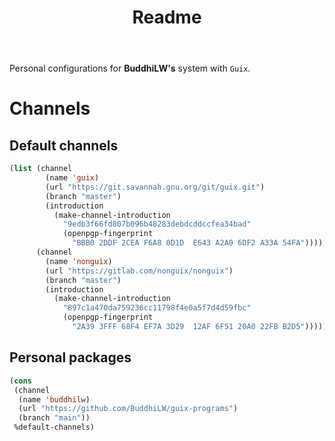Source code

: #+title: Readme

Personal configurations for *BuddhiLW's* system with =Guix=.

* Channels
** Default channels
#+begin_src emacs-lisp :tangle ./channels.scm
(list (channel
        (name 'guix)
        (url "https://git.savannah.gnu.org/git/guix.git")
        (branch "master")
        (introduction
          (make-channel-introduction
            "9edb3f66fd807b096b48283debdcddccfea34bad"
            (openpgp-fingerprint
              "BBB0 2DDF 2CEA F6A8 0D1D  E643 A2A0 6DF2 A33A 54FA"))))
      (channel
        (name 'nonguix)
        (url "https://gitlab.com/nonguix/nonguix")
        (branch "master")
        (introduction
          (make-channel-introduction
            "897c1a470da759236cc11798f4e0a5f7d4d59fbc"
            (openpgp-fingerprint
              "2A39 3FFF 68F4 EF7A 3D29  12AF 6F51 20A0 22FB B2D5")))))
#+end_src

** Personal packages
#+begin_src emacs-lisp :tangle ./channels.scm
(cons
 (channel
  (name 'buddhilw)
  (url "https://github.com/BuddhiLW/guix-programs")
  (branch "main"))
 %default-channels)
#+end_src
* * *
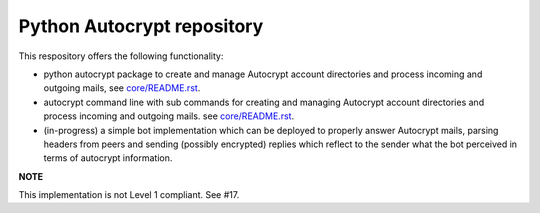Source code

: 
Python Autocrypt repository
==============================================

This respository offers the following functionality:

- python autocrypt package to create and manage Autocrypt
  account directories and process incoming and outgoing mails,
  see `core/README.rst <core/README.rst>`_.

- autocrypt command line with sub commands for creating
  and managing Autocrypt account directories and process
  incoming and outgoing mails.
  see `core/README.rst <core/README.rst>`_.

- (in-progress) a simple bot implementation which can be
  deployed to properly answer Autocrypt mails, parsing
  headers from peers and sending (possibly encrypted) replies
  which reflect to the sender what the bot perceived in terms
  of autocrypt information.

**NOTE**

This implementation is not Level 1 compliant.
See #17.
* * *
*What needs to be done*
The lines above that hold the string "with" are to be located and copied.

*Task answer*
Personal configurations for *BuddhiLW's* system with =Guix=.
- autocrypt command line with sub commands for creating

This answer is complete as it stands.